Kadang-kadang memang sulit untuk membedakan sebuah teks fiksi dari sebuah teks non fiksi. Sebagai contoh adalah dalam cerita otobiografi si pengarang. Pengarang menceritakan fakta dari hidupnya sendiri, ia berpretensi melukiskan kenyataan. Tetapi mungkin juga ada hal-hal yang diciptakannya lain dari apa yang sesungguhnya terjadi. Pembaca lalu memutuskan, apakah otobiografi itu dibacanya sebagai sebuah cerita fiksi atau non fiksi. Masalah-masalah tersebut terjadi bila kita membandingkan novel-novel historis dan telaah-telaah historis. Sebuah telaah historis terikat akan kenyataan dan tidak boleh menyimpang, sedankan kerangka bayangan fiksi yang membatasi sebuah novel historis mendekati kenyataan, tetapi memberikan peluang juga untuk fiksionalitas. Tokoh, peristiwa, dan tempat ada dalam kenyataan dan tidak dapat diubah lagi. Tetapi ada peluang bagi daya khayal dalam bidang perbuatan. Misalnya dalam hal omongan dan hubungan psikis antara para pelaku.
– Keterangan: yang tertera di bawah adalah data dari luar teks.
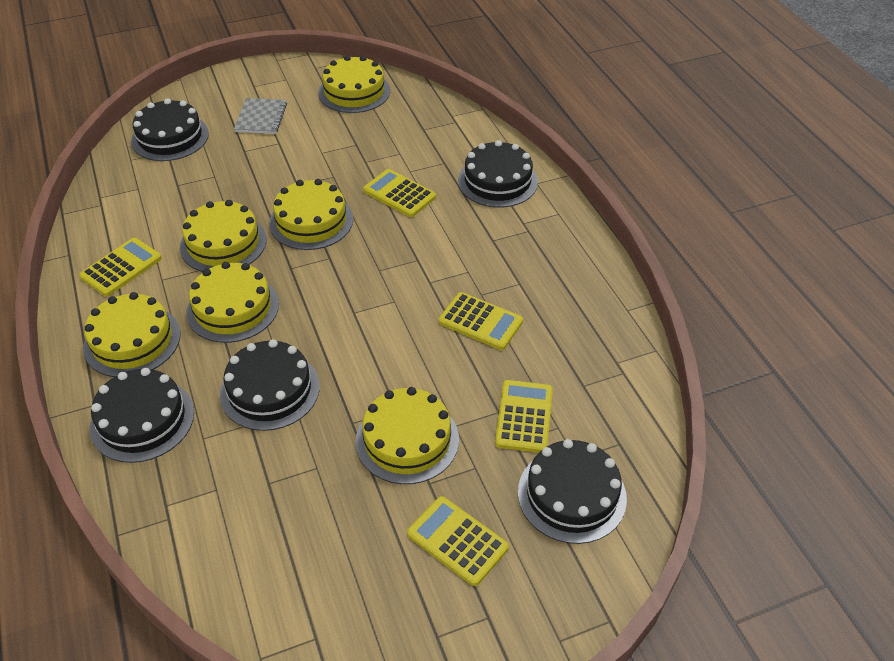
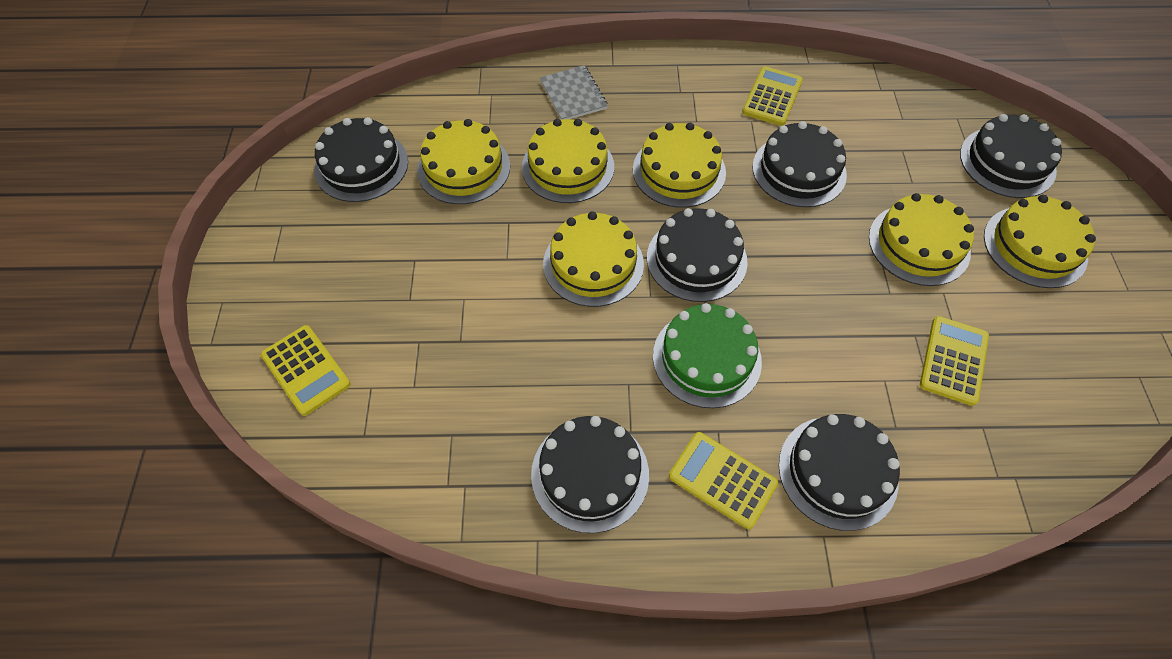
black cake: 5 -> 6
green cake: 0 -> 1
yellow calculator: 5 -> 4

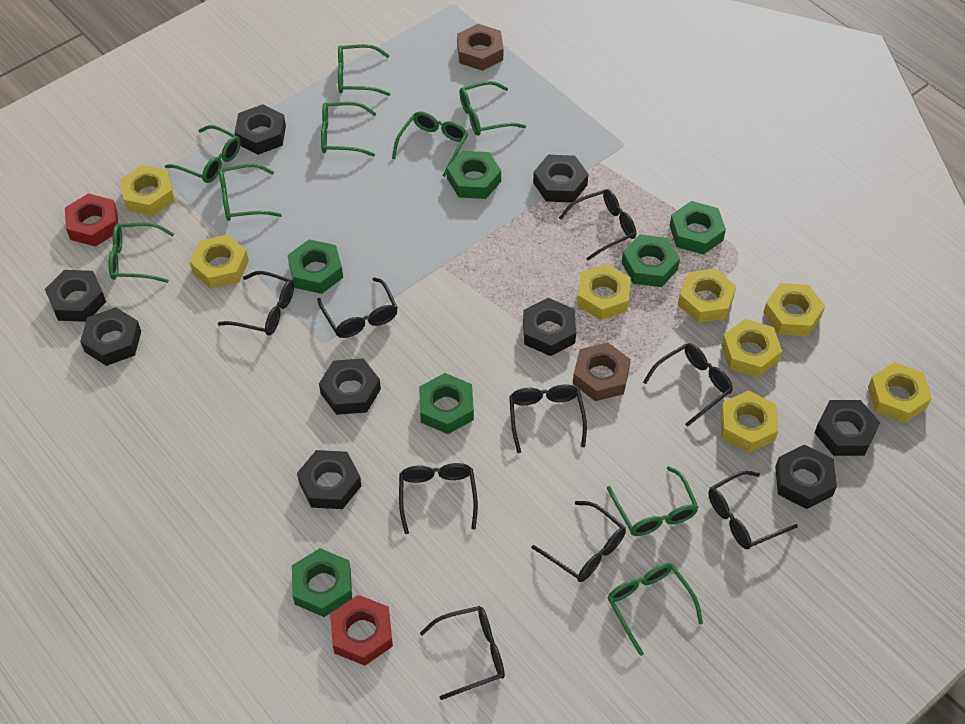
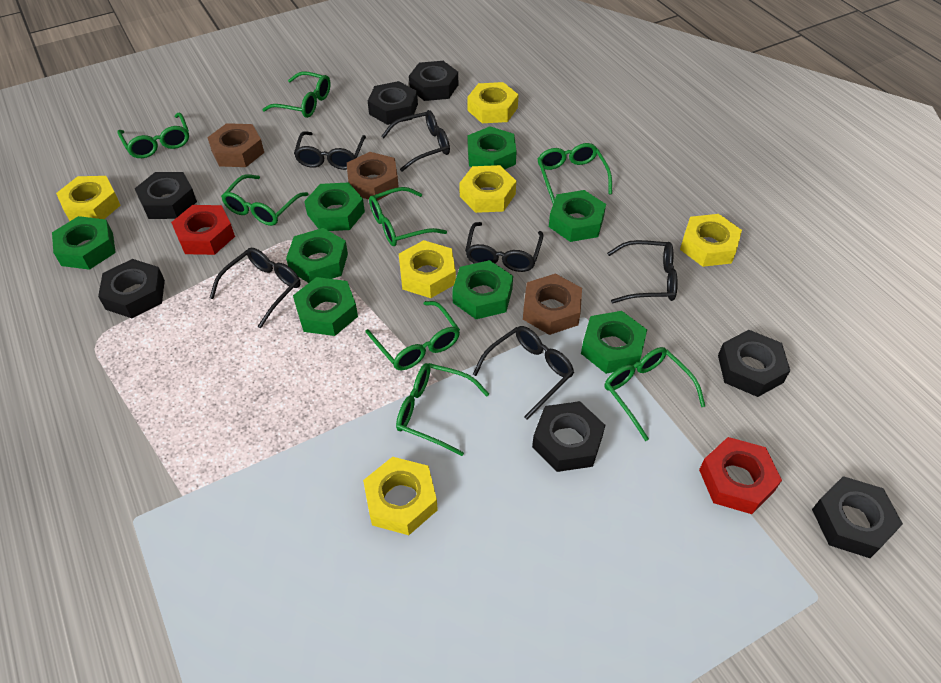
black glasses: 9 -> 6
black nut: 9 -> 7
brown nut: 2 -> 3
green glasses: 9 -> 8
green nut: 6 -> 8
yellow nut: 8 -> 6

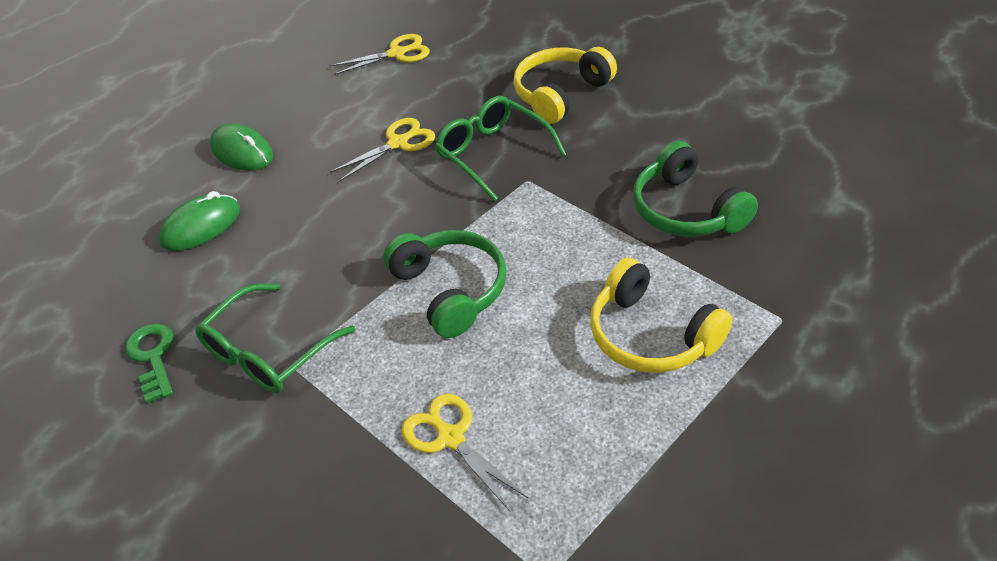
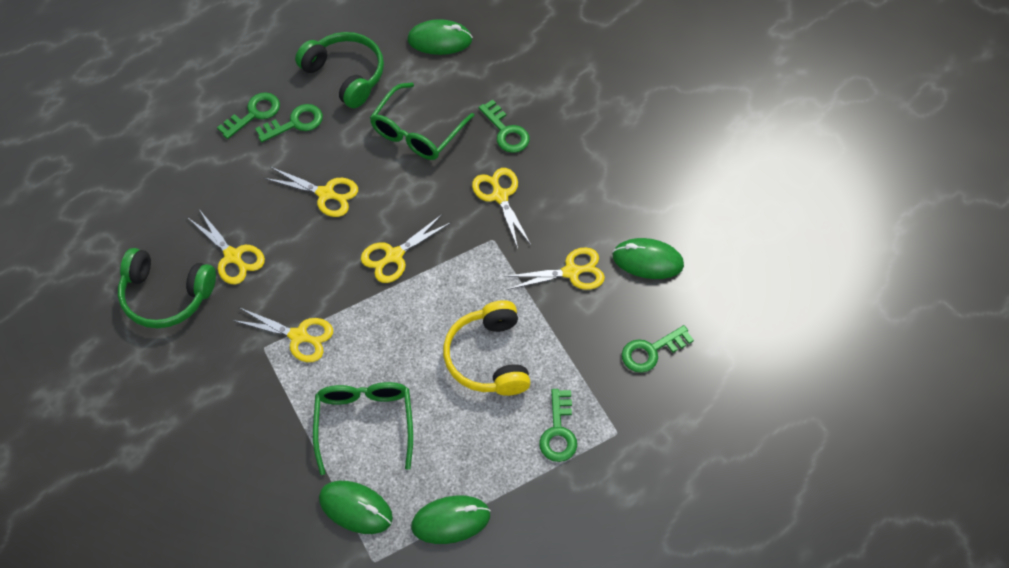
green key: 1 -> 5
green mouse: 2 -> 4
yellow headphones: 2 -> 1
yellow scissors: 3 -> 6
Banyak peniliti sastra berpendapat, bahwa perbedaan antara fiksi dan non fiksi paralel dengan perbedaan antara teks sastra dan non sastra. Fiksionalitas dijadikan tolak ukur untuk menentukan, apa yang termasuk satra dan apa yang tidak. Hanya saja perlu diperhatikan bahwa unsur fiksi tidak hanya terdapat dalam bidang sastra. Sebuah teks fiksi tidak melukiskan kenyataan, tetapi menampilkan segala macam hubungan dan kaitan yang kita kenal kembali, berdasarkan pengalaman kita sendiri mengenai kenyataan. Itulah sebabnya mengapa teks fiksi sagat cocok untuk melukiskan segi-segi yang khas dalam kenyataan. Dengan melukiskan hal-hal yang jarang terjadi, maka teks fiksi dapat memperlihatkan masalah-masalah dari ilmu jiwa yang berlaku umum, atau suatu aspek dari hidup manusia pada umumnya.